米国を拠点とする暗号取引所は、AML/CFTに加えて、米国内歳入庁の税法やFinCENによって義務付けられる透明性要件にも準拠しなければなりません。また米国で事業をしようとする暗号会社も、連邦取引委員会の規制を受けます。
州レベルでの暗号通貨法も存在
さらに、カリフォルニア州、ネバダ州、アリゾナ州、コロラド州、テキサス州、ワイオミング州、イリノイ州、デラウェア州やニューヨーク州といった9つの州が、州レベルでの暗号通貨法も作りました。
それにより、米国で事業をしようという暗号通貨取引所にとって規制上の義務をさらに追加しています。

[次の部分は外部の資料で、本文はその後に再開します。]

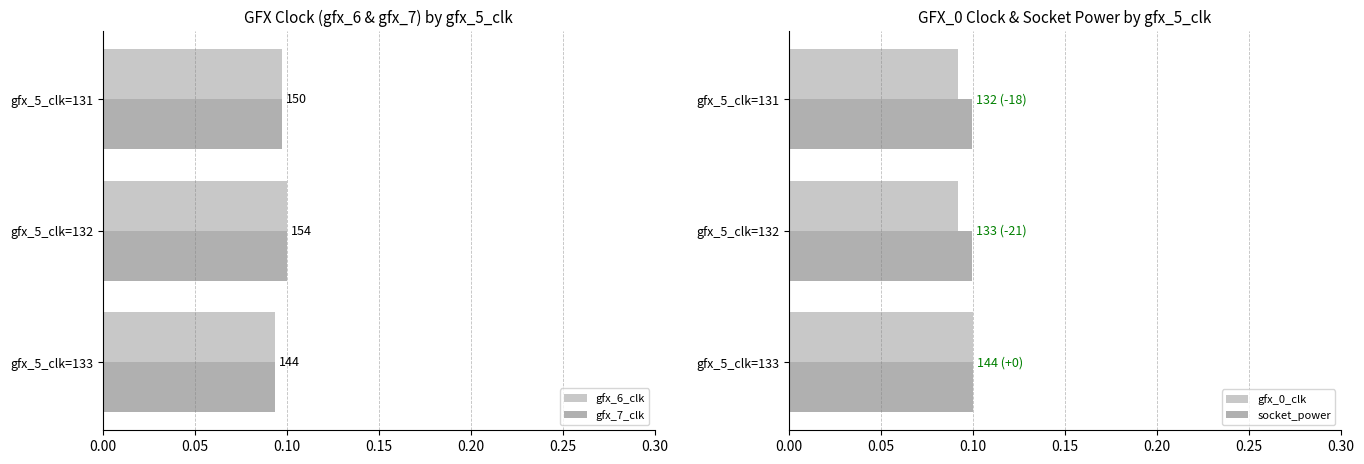

The value of socket_power at gfx_5_clk=131 is 0.0. True or false?

False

このような米国の規制ガイドラインが、イノベーションを抑えつけるばかりか、米国居住トレーダーがアクセスできない暗号通貨会社を増加させる原因になっていると主張する識者は多くいます。
米国での暗号通貨取引所 サービス停止相次ぐ
実際に2019年5月、6月と大手取引所におけるサービスの停止が相次いでいます。
今年5月にポロニエックス(Poloniex)は、米国拠点のトレーダーに向けて、9つの暗号資産取引サービスの提供を停止しました。その理由として、規制の不確実性を挙げています。

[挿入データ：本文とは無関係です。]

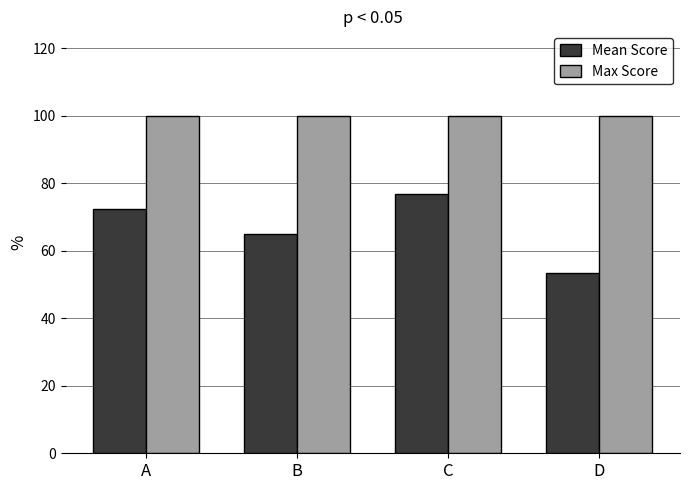

List the series in order of their overall mean, highest first.

Max Score, Mean Score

不確実性に関してはまた、Circle社の最高法務責任者であるGus Coldebella氏も次のように述べています。
「米国における、暗号資産に対する法規制へのアプローチが不確実性を生み、イノベーションを損ねていることに疑いの余地はありません。暗号資産とブロックチェーン技術の可能性が最大限に発揮できるよう、明確で将来を見据えた規制の枠組みを支持します。」
ビットトレックス(Bittrex)においては今年6月に、32種の暗号資産取引について米国顧客のアクセスをブロックしました。
その際、共同設立者およびCEOのBill Shihara氏は、法規制の不確実性について「ブロックチェーン技術の進展に対する最大の障害の一つ」と述べています。
さらにその2週間後、バンコール(Bancor)も自社のプラットフォームから米国ユーザーを完全排除することを選択しました。
それでも米トレーダーは暗号通貨取引の根幹を成す
米国で事業展開を求めるデジタル通貨取引所が、規制上の多くのハードルに直面しているのは事実です。
しかし、それにもかかわらず、世界の暗号通貨取引量の主要部分は米国居住トレーダーによって構成されています。
またバイナンスは、24時間で約1兆円相当の取引がプラットフォーム上で行われる、世界最大の取引所のひとつです。(ボリュームランキングはCoin360による)
米国での法規制に準拠しているBAMとのパートナーシップは、米国に拠点を置くにあたって、あたかも地域のステーブルコインを立ち上げる会社として、綿密な準備をしているかのようです。
やはり、成功者は目の付け処と、信頼構築に抜け目がないということが伺えます。
数か月後のニュースが楽しみですね。